Ordered that the judgment is affirmed, with costs.
On October 17, 1988, the defendants entered into a contract with the plaintiffs to purchase 100% of the stock of Chaim Realty Corporation. The contract provided that simultaneously upon execution of the agreement, the defendants would wire $286,250 to an escrow account as a down payment. The contract also provided that if the defendants refused or were unable to close pursuant to the agreement for any reason other than the sellers’ breach, the plaintiffs were entitled to the down payment as liquidated damages.

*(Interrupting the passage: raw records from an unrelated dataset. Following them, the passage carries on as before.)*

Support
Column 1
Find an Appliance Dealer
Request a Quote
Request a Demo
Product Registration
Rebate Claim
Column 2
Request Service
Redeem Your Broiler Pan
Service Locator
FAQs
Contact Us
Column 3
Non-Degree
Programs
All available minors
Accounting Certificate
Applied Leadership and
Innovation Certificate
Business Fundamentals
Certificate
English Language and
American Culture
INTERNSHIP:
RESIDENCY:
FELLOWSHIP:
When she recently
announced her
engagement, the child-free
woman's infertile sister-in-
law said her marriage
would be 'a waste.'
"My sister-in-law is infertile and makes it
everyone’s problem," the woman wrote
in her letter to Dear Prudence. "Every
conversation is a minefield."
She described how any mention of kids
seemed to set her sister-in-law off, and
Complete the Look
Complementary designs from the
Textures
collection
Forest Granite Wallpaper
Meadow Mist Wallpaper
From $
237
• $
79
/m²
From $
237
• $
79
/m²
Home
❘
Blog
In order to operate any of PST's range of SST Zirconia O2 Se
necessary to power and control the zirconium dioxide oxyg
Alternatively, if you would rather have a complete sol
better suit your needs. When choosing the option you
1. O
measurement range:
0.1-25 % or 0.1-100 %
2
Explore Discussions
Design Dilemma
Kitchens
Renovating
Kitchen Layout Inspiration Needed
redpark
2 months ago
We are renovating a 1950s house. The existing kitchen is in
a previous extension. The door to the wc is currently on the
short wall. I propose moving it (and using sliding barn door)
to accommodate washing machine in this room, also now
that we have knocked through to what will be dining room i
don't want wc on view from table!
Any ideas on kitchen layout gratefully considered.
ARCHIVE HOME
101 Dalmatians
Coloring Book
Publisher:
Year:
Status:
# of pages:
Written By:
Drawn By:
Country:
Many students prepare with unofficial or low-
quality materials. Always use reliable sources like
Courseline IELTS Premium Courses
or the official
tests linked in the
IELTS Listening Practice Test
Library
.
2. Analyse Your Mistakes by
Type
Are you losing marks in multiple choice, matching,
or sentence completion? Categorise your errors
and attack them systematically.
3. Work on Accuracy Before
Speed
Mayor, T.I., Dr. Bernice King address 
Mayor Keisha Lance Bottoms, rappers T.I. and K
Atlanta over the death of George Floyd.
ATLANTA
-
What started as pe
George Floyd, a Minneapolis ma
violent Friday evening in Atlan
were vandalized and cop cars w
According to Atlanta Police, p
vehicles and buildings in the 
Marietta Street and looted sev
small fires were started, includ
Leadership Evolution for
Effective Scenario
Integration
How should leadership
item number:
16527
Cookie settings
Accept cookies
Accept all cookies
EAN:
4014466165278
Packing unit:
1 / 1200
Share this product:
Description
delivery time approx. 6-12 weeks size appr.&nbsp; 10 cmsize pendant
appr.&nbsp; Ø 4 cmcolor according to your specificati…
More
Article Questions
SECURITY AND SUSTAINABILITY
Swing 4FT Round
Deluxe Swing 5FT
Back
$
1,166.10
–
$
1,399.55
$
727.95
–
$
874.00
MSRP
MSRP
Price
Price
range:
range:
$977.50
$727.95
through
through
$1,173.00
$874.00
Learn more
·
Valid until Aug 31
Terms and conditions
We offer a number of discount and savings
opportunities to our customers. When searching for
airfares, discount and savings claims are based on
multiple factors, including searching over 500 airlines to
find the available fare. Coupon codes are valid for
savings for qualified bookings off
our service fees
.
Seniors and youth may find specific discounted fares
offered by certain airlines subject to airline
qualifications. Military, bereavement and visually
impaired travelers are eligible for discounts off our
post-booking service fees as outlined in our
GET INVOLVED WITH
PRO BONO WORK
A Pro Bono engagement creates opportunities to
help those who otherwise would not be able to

The defendants failed to wire the down payment, and on October 18, 1988, the defendants informed the plaintiffs that they would not pursue the transaction.
Contrary to the defendants’ contention, the agreement did not require delivery of the executed contract to the defendants before the payment became due, nor was the wiring of the down payment required to render the contract effective. "[A] binding contract * * * may be made without physical delivery of the instrument evidencing the contract” (Bohlen Indus. v *750Flint Oil & Gas, 106 AD2d 909; see also, Sumarni, Inc. v Levicon Dev. Assocs., 194 AD2d 535).
In addition, the immaterial modification of the amount of the post-closing indemnity provision did not render the agreement ineffectual or make the acceptance a rejection and a counter-offer (see, Matter of McManus, 83 AD2d 553).
Since the plaintiffs established the defendants’ breach of the contract, the Supreme Court appropriately awarded summary judgment and the amount of the down payment as liquidated damages to the plaintiffs (see, Maxton Bldrs. v Lo Galbo, 68 NY2d 373, 381-382; Sumarni, Inc. v Levicon Dev. Assocs., supra, at 535). Ritter, J. P., Copertino, Santucci and Hart, JJ., concur.